Même si ces entreprises ne sont pas elles-mêmes les plus grandes émettrices de GES, elles exercent une influence immense sur les investissements qui se font… ou ne se font pas. Par leurs politiques de crédit, d’investissement et de gestion des risques, elles pèsent très lourd dans l’orientation des décisions d’investissement des entreprises industrielles. 

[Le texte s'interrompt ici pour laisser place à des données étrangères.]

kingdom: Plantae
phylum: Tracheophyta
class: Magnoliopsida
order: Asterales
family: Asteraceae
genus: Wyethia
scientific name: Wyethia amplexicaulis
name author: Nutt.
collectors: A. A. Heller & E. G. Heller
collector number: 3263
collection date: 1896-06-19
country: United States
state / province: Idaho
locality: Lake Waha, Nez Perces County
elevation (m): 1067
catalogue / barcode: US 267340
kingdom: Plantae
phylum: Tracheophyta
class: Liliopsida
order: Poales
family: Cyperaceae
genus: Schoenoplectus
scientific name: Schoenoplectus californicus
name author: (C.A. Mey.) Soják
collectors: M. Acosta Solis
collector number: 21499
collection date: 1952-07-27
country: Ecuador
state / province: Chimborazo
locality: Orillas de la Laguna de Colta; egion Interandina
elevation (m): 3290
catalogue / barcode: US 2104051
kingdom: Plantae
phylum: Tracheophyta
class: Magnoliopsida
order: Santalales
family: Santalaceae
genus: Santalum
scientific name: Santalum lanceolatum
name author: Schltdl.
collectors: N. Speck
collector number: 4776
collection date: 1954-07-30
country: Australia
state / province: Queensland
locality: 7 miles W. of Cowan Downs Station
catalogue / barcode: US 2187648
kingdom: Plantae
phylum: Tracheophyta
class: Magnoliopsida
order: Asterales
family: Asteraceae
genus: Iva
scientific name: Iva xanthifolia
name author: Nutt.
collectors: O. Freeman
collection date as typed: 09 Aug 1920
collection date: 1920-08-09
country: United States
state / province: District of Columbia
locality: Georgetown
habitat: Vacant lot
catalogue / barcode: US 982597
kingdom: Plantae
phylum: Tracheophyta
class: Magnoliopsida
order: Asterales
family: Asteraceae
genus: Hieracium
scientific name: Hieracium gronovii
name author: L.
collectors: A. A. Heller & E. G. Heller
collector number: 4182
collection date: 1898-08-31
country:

Les membres de GFANZ s’engagent à mobiliser et à canaliser des milliers de milliards dans le financement de la transition vers la carboneutralité en 2050. Bien sûr, toutes les institutions financières ne poursuivront pas des stratégies identiques. Selon qu’il s’agit de banques ou d’assureurs, toutes ne disposent pas de mêmes leviers d’intervention. Mais l’objectif est que l’impact climatique soit pris en considération dans toute décision d’affaires — les leurs, et celles de leurs clients. Bien sûr, il faut s’attendre à des controverses quant à ce qui constitue de véritables stratégies de décarbonation, par rapport à du simple écoblanchiment. Et je ne suis pas naïf : bien sûr, GFANZ comportera un certain nombre de passagers clandestins écoblanchisseurs.
Objectifs quinquennaux
GFANZ me donne cependant espoir : à la différence de certains gouvernements, les signataires de GFANZ acceptent de se fixer des objectifs intermédiaires et de rendre compte de leur progrès sur une base quinquennale. Dès la COP26, nous devrions savoir où ils en sont, où ils s’en vont. D’ici 18 mois, ils doivent présenter des plans quinquennaux de décarbonation, assortis d’objectifs mesurables, basés sur la science et compatibles avec les objectifs de l’Accord de Paris. Essentiellement, ces plans quinquennaux doivent aboutir à des portefeuilles carboneutres en 2050 au plus tard. GFANZ propose aux membres des démarches destinées à aligner leurs portefeuilles sur les objectifs de décarbonation. 
GFANZ est-elle suffisante pour atteindre les objectifs COP21 ? Assurément, non. Est-elle nécessaire ? Sous cette forme ou sous une autre, je crois que oui. L’urgence climatique est mondiale. Notre réponse doit être mondiale. L’industrie financière est mondiale. Elle dispose de leviers qui échappent aux gouvernements nationaux. Il faut se réjouir de sa détermination et souhaiter qu’elle soit authentique.